### Task details
Where a picture appears, leave it out, and print the rest of the records as they are.

----

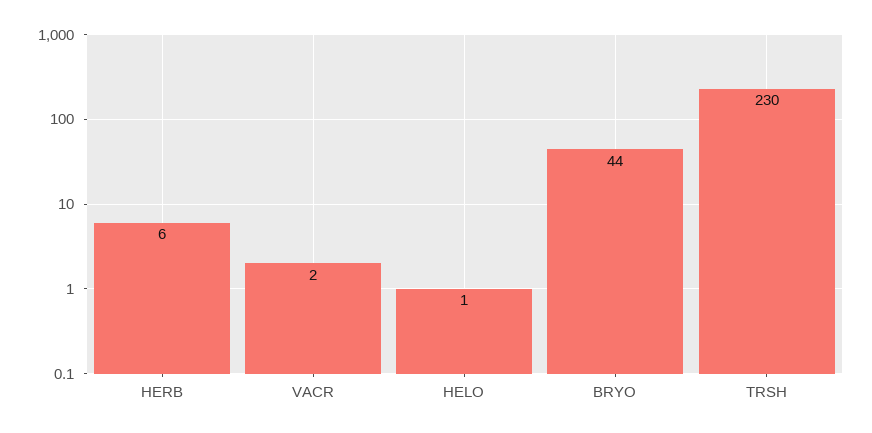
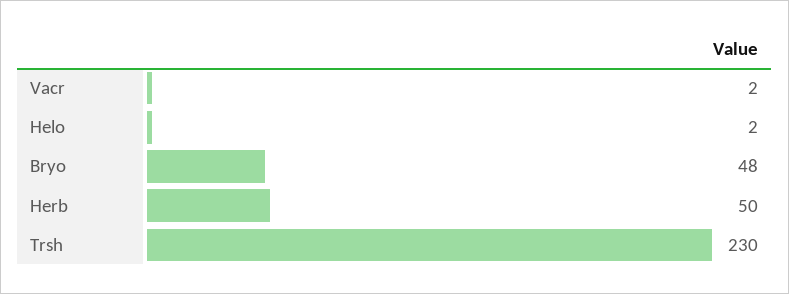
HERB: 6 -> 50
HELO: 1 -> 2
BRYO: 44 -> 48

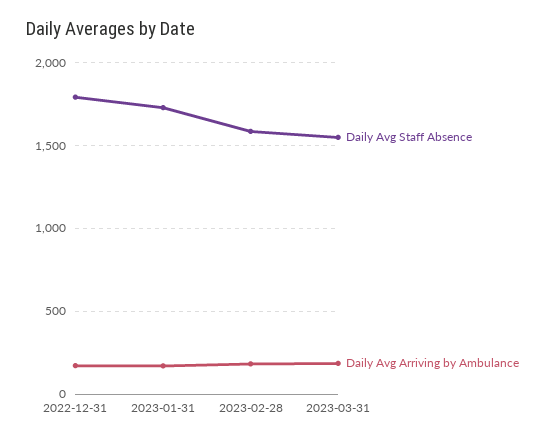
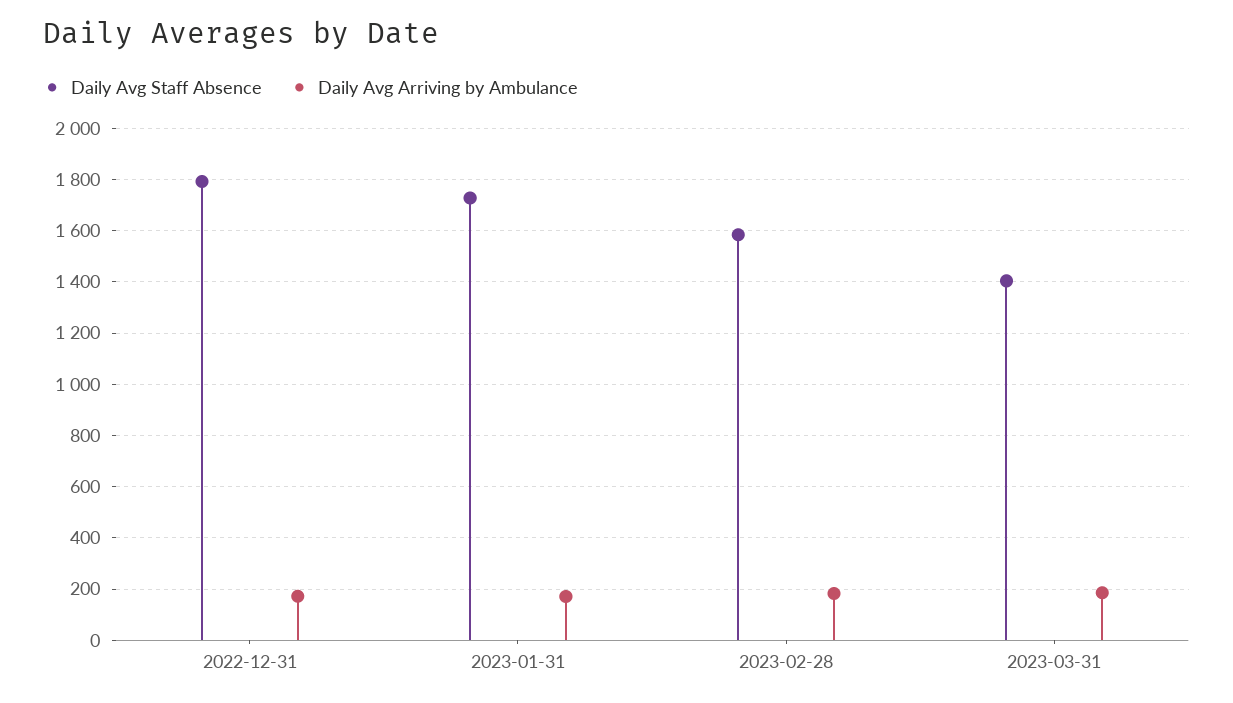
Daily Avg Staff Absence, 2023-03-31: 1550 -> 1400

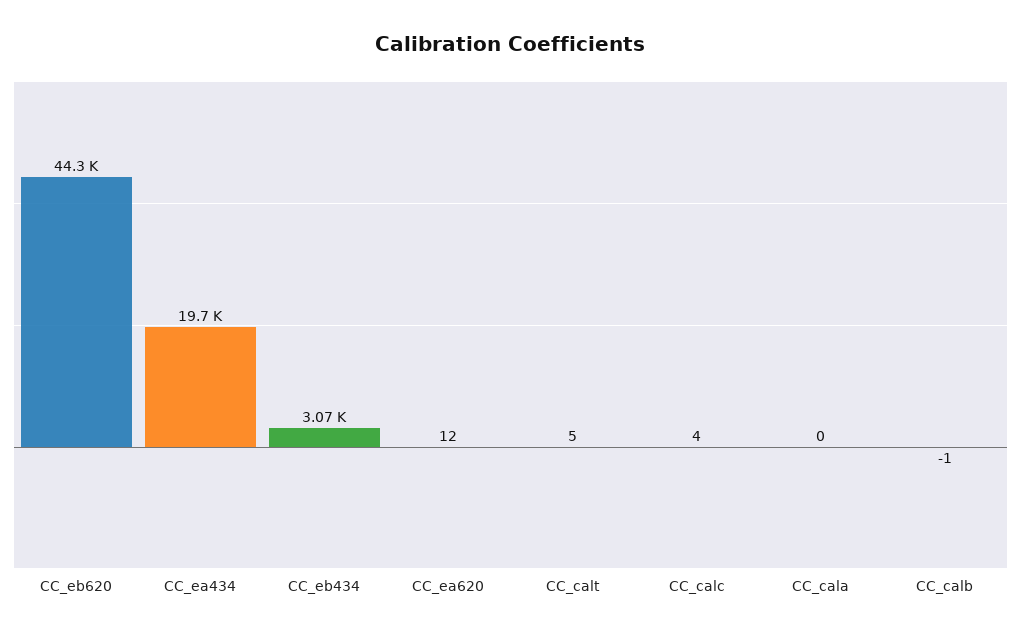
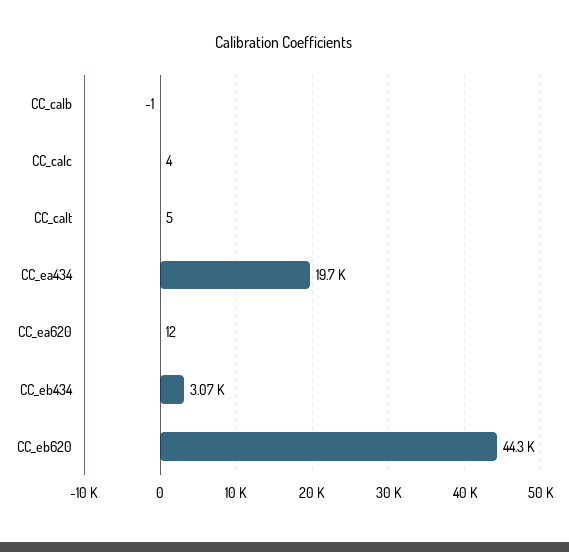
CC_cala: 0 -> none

----

### Output of the exercise
HERB: 6 -> 50
HELO: 1 -> 2
BRYO: 44 -> 48

Daily Avg Staff Absence, 2023-03-31: 1550 -> 1400

CC_cala: 0 -> none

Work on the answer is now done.